The Boccherini concerto, beside these pieces, qualifies as an almost-neglected work. There was once a mono recording on Vox by Camillo Wanausek which went down the drain with most other monos. MHS has offered a stereo version by Peter-Lukas Graf for the past few years. And there is a recent Philips also by Gazzelloni (with different coupling and with accompaniment by I Musici). Long ago someone tacked that silly sobriquet "the Wife of Haydn" onto Boccherini and turned a lot of people off of an utterly charming composer. In the 1950s there was a Boccherini mini-boom on records. A number of the symphonies were to be had from various sources (now there is only a set of six on Telefunken). Westminster brought out some beguiling chamber pieces, and Angel bravely embarked on a complete version of all 150-odd quintets. All these offerings have disappeared and most people now know Boccherini by a "cello concerto," put together with adhesive tape by one Grutzmacher. Too bad.

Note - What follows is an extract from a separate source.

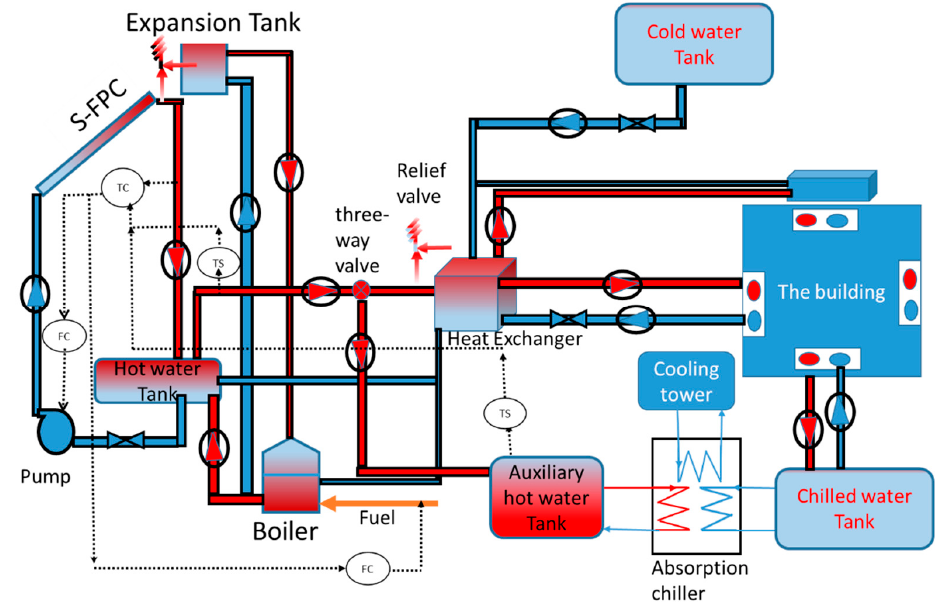
Figure 2. Block flow diagram of the combined boiler–solar water heating/cooling system.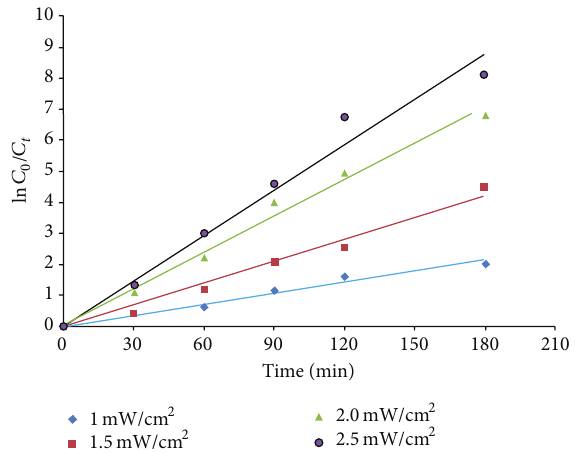
Figure 5: Effect of light intensity on the degradation rate of Anthracene.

The big news here is Severino Gazzelloni, who, to be trite about it, has become a legend in his own time. Though he plays a lot of "normal" music as first flute of the Rome Symphony and Rome Radio Orchestras, he is, like trombonist Vinko Globocar and singer Cathy Berberian, a specialist in the new techniques demanded by avant-garde music, and there is nothing that a flute can be asked to play that he can't do. Those few Gazzelloni records that have appeared here are mostly of the ultra-modern ilk, if you've a hankering to hear him double-stopping and playing percussion on the keys. Pianist Bruno Canino has established himself as another avant-garde favorite and has recently recorded The Berio two-piano concerto. An amiable and lanky young man with a flop of black hair and a droopy mustache, he played docile accompanist to Berberian' s imperious recitalist in her satiric Edinburgh Recital--and may be seen so performing on the jacket of RCA's recorded memento of that event.